O elo entre o romantismo ecológico e o pensamento científico foi estabelecido por John Muir (1838-1914), geólogo amador e pioneiro do estudo da erosão glacial no Vale de Yosemite. Muir, que se enxergava como discípulo das idéias de Emerson, fundou o Sierra Club, a mais antiga organização ambientalista americana, e inaugurou a política de parques nacionais nos EUA. Nos relatórios do IPCC, sob a densa massa da linguagem científica, não é difícil identificar o pulso característico do romantismo, que se revela por inteiro na recepção midiática dos diagnósticos e prognósticos sobre a dinâmica dos climas. Hoje, a imaginação popular assimilou a curiosa idéia de que a natureza foi acometida por uma doença, em razão da ruptura dos seus "delicados equilíbrios". Os sintomas da moléstia transpareceriam em incontáveis eventos meteorológicos, como os dias muito quentes de verão, as noites sem brisa, as chuvas torrenciais, as tempestades tropicais e os furacões.

A ciência não explica a aparente unanimidade construída em torno dos relatórios do IPCC, que se sustentam sobre sofisticados aparatos de modelagem computadorizada e se vestem nas roupagens da estatística de probabilidades, mas nos chegam como profecias oraculares. Há cientistas devotados que criticam duramente esses relatórios, mas ninguém os repercute, como se a ciência pudesse excluir a divergência. Os críticos sérios enfatizam as incertezas sobre a magnitude do aquecimento global e sobre o grau de interferência humana no fenômeno, mas tudo se passa como se houvesse respostas incontestáveis à disposição. Os que divergem, no campo científico, são tratados como dissidentes nos regimes totalitários - isto é, como loucos, ou mercenários a soldo de companhias petrolíferas.
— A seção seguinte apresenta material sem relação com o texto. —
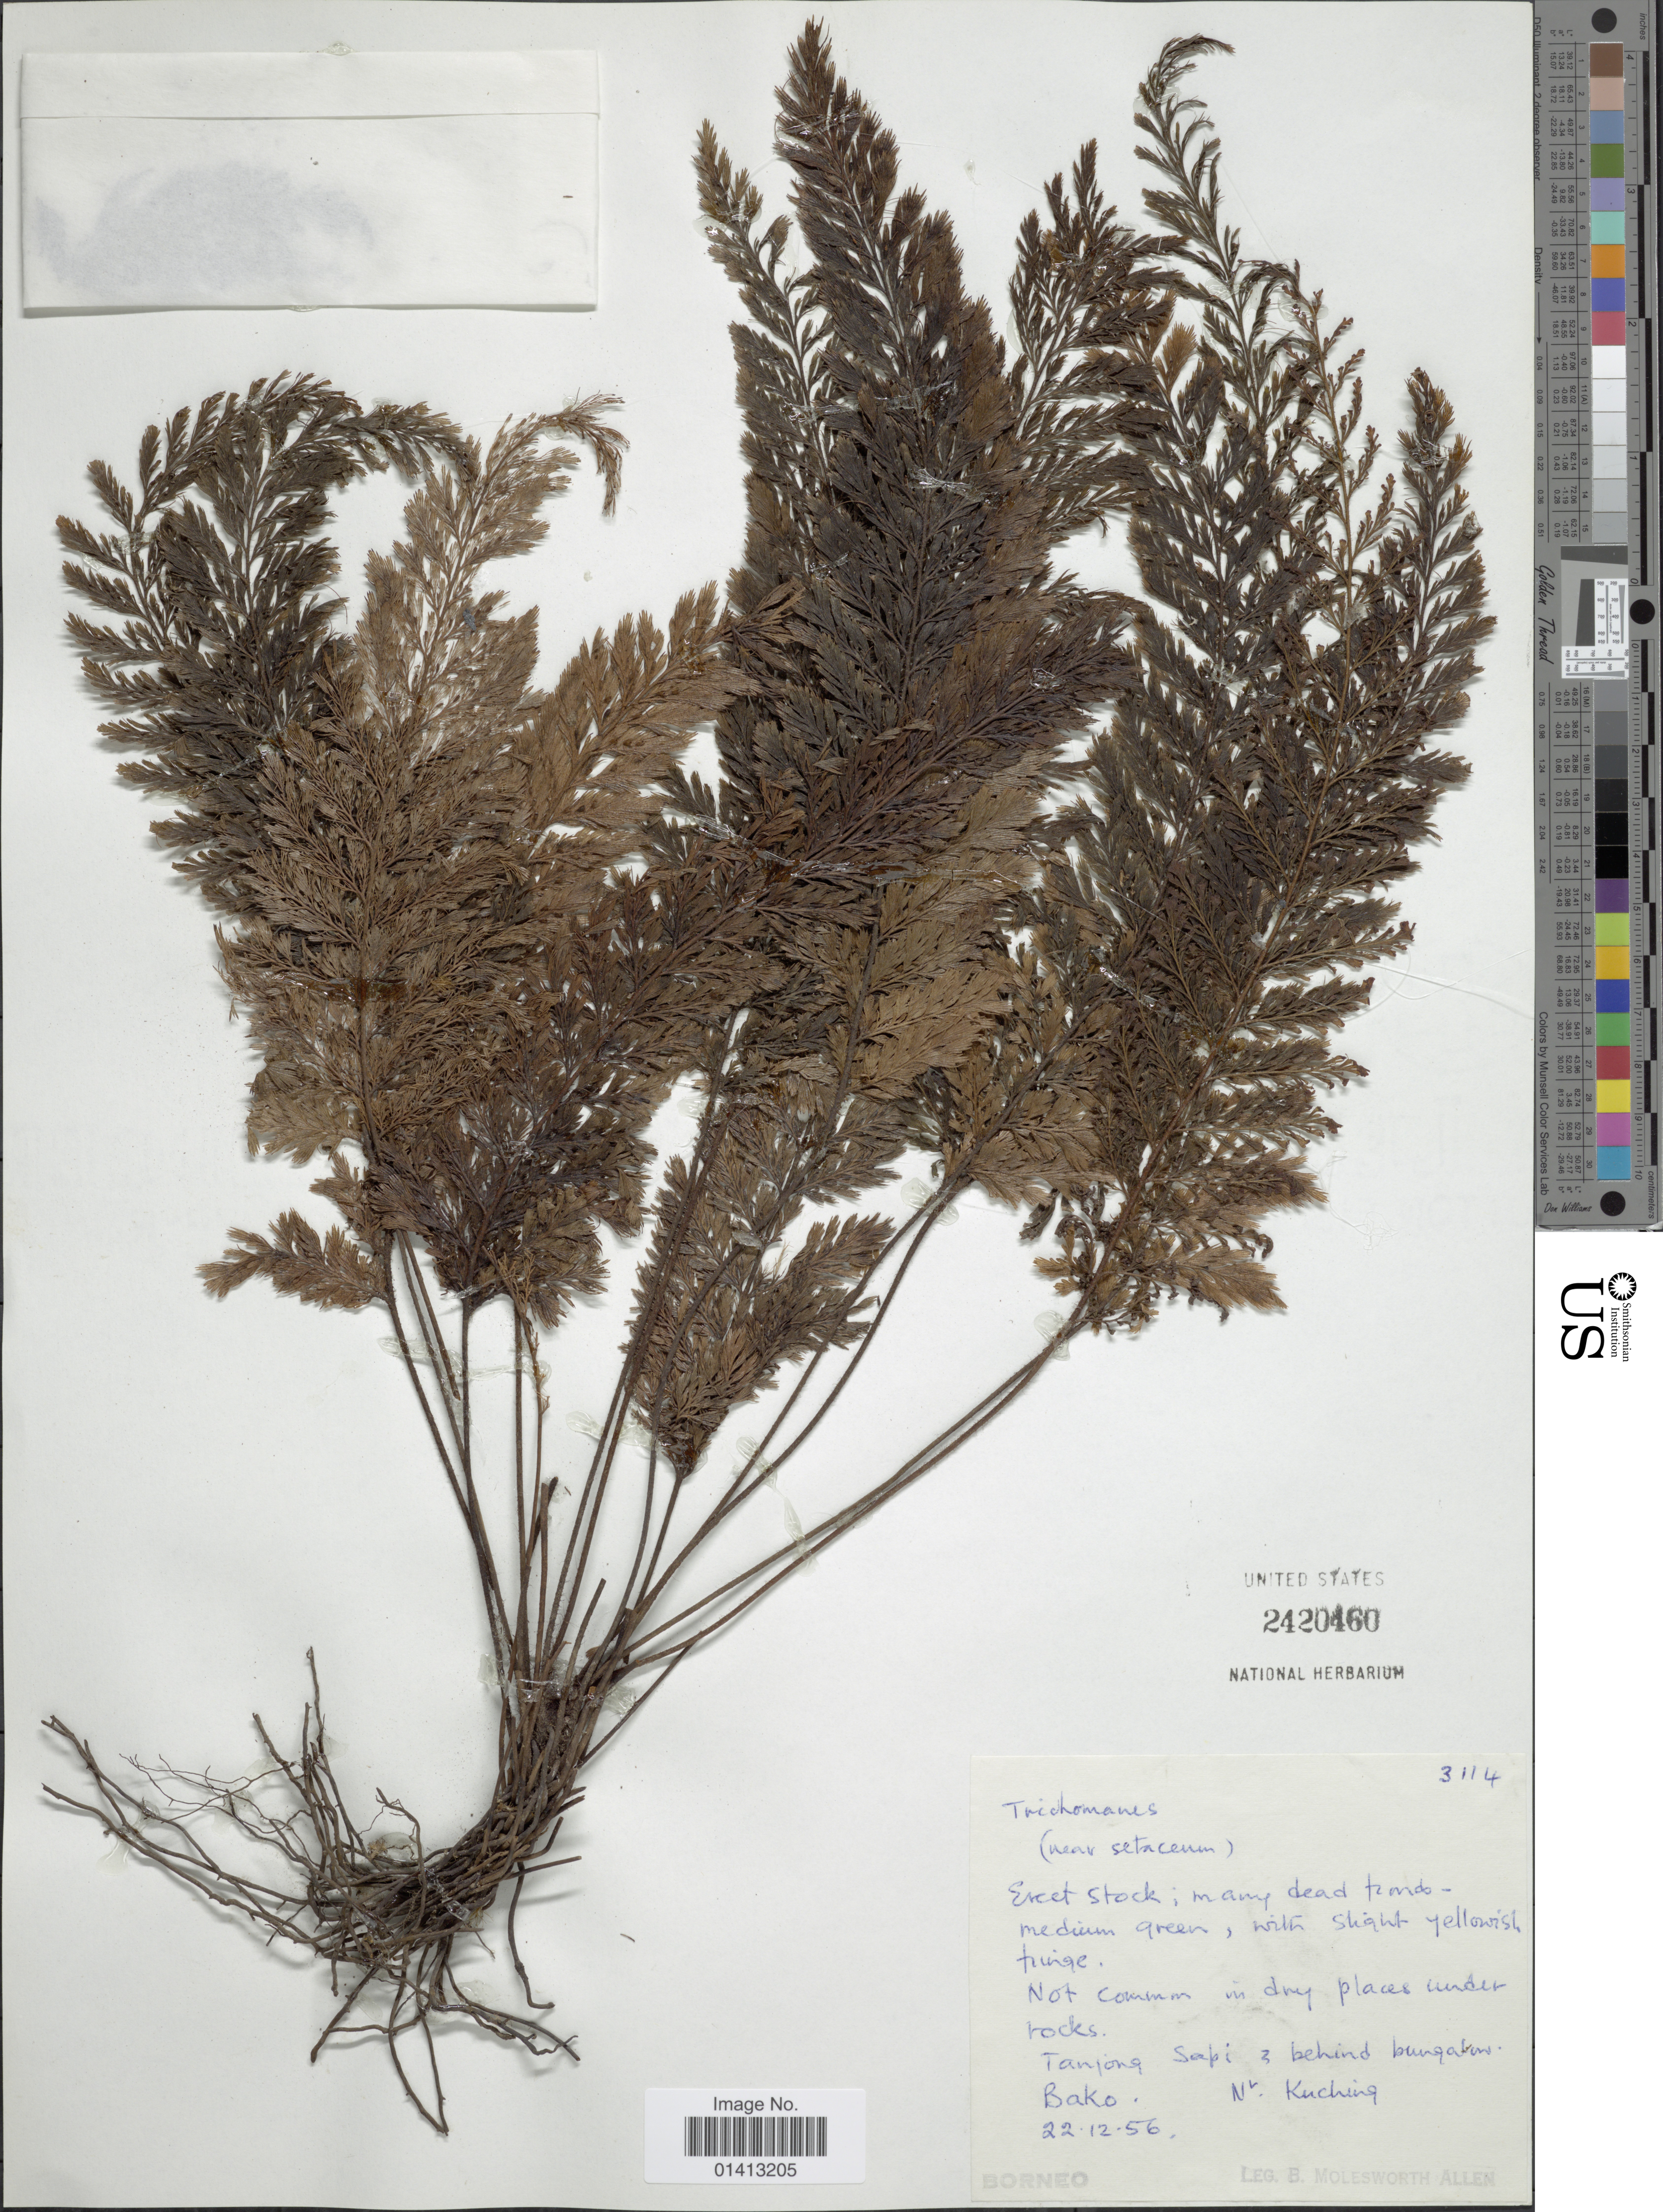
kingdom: Plantae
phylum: Tracheophyta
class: Polypodiopsida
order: Hymenophyllales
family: Hymenophyllaceae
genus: Crepidomanes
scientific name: Crepidomanes sp.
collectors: B. E. G. Molesworth-Allen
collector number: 3114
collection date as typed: Transcribed d/m/y: 22/12/56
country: Malaysia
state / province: Sarawak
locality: Tanjong Sapi, behind bungalow, Bako, Kuching. Borneo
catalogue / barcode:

Não é a ciência, mas arraigadas tradições culturais que transformam uma tese bem fundamentada na proclamação de uma verdade absoluta. A "religião da natureza" tem um apelo essencial no imaginário da sociedade urbana e industrial. A idéia de uma natureza primeva, sublime, que está lá fora e precisa ser protegida dos fluidos envenenados da civilização ganhou sua expressão mais extremada na profecia do apocalipse climático. A incorporação desse apocalipse pela narrativa da Igreja, realizada no encontro de Loreto, opera por meio da identificação entre natureza e Criação. O sermão papal chegou a reproduzir literalmente a idéia da natureza como inspiradora de espiritualidade, um tema caro aos pioneiros do ambientalismo.

O marxismo, religião laica do século 20, queria salvar o proletariado e, com ele, toda a humanidade. A "religião da natureza" quer mais: trata-se, modestamente, de salvar o próprio planeta - ou a Criação, segundo a heresia de Bento.